- [Information shown]:
+++++
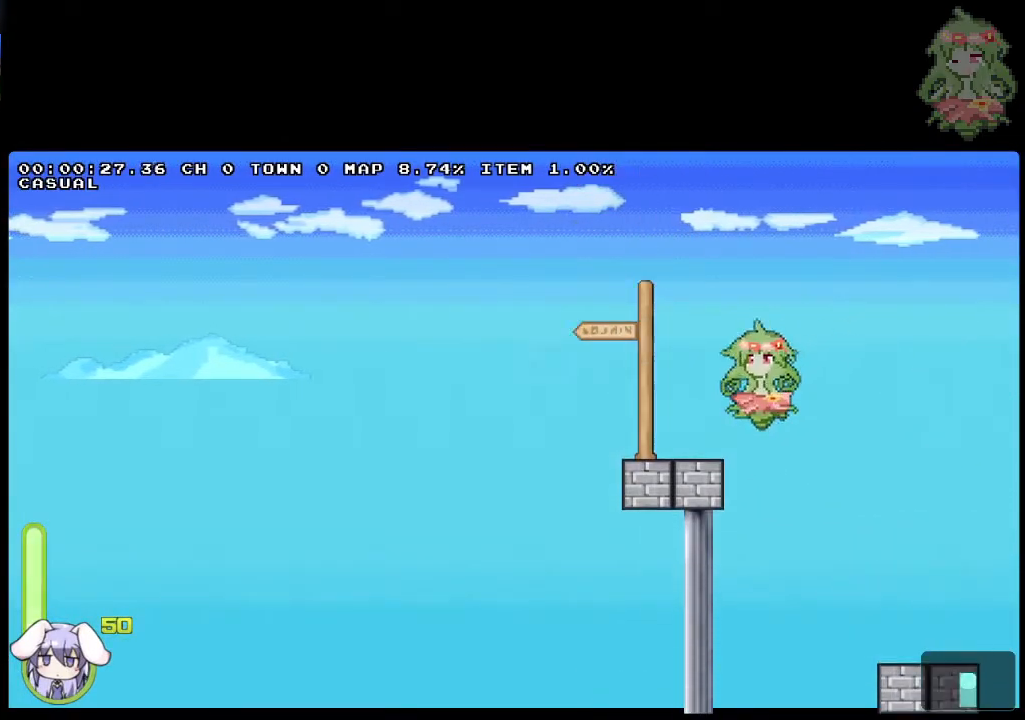
{"buttons": ["CROSS", "DPAD_LEFT"], "events": [[283, "DPAD_LEFT", "down"], [417, "CROSS", "down"]]}
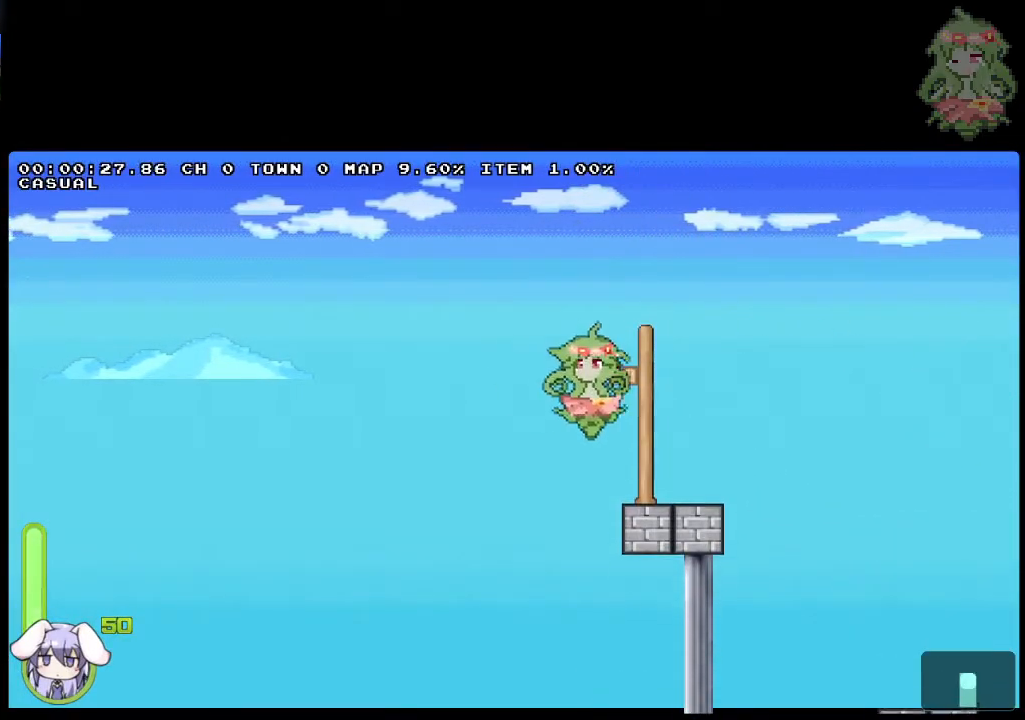
{"buttons": ["DPAD_LEFT"], "events": [[367, "CROSS", "up"], [367, "DPAD_DOWN", "down"], [433, "CROSS", "down"], [500, "CROSS", "up"], [500, "DPAD_DOWN", "up"]]}
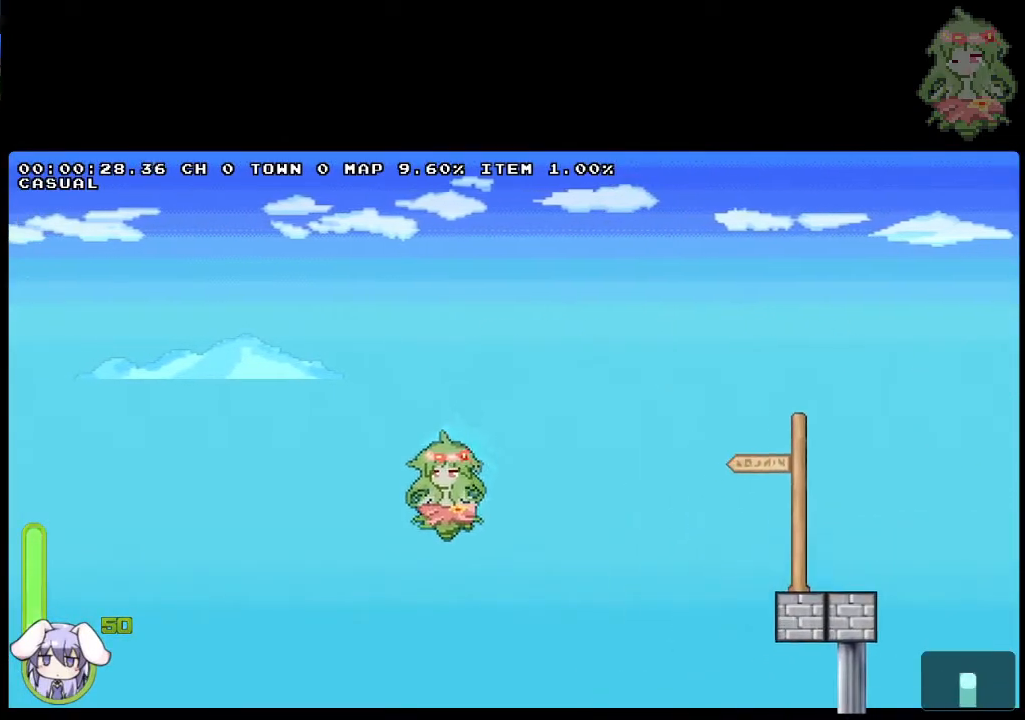
{"buttons": ["CROSS", "DPAD_LEFT"], "events": [[50, "CROSS", "down"]]}
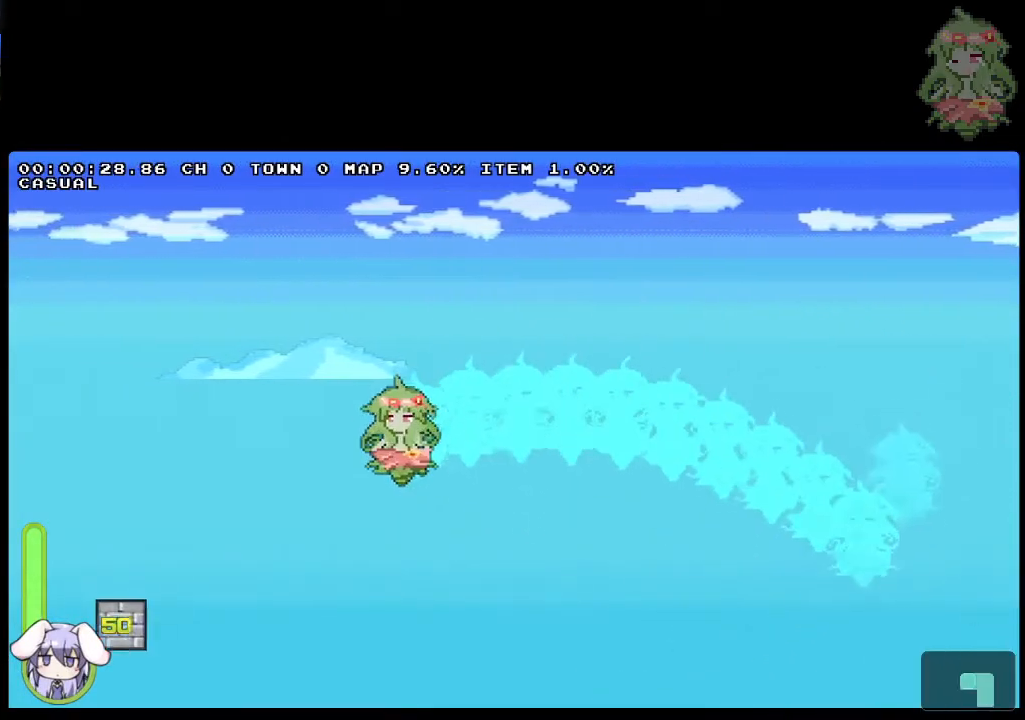
{"buttons": ["CROSS", "DPAD_LEFT"], "events": [[233, "CROSS", "up"], [233, "DPAD_LEFT", "up"], [317, "DPAD_LEFT", "down"], [333, "CROSS", "down"]]}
+++++
- [Task directions]:
Return an exact transcription of the material, with its pictures left out.

- [Written solution]:
{"buttons": ["CROSS", "DPAD_LEFT"], "events": [[283, "DPAD_LEFT", "down"], [417, "CROSS", "down"]]}
{"buttons": ["DPAD_LEFT"], "events": [[367, "CROSS", "up"], [367, "DPAD_DOWN", "down"], [433, "CROSS", "down"], [500, "CROSS", "up"], [500, "DPAD_DOWN", "up"]]}
{"buttons": ["CROSS", "DPAD_LEFT"], "events": [[50, "CROSS", "down"]]}
{"buttons": ["CROSS", "DPAD_LEFT"], "events": [[233, "CROSS", "up"], [233, "DPAD_LEFT", "up"], [317, "DPAD_LEFT", "down"], [333, "CROSS", "down"]]}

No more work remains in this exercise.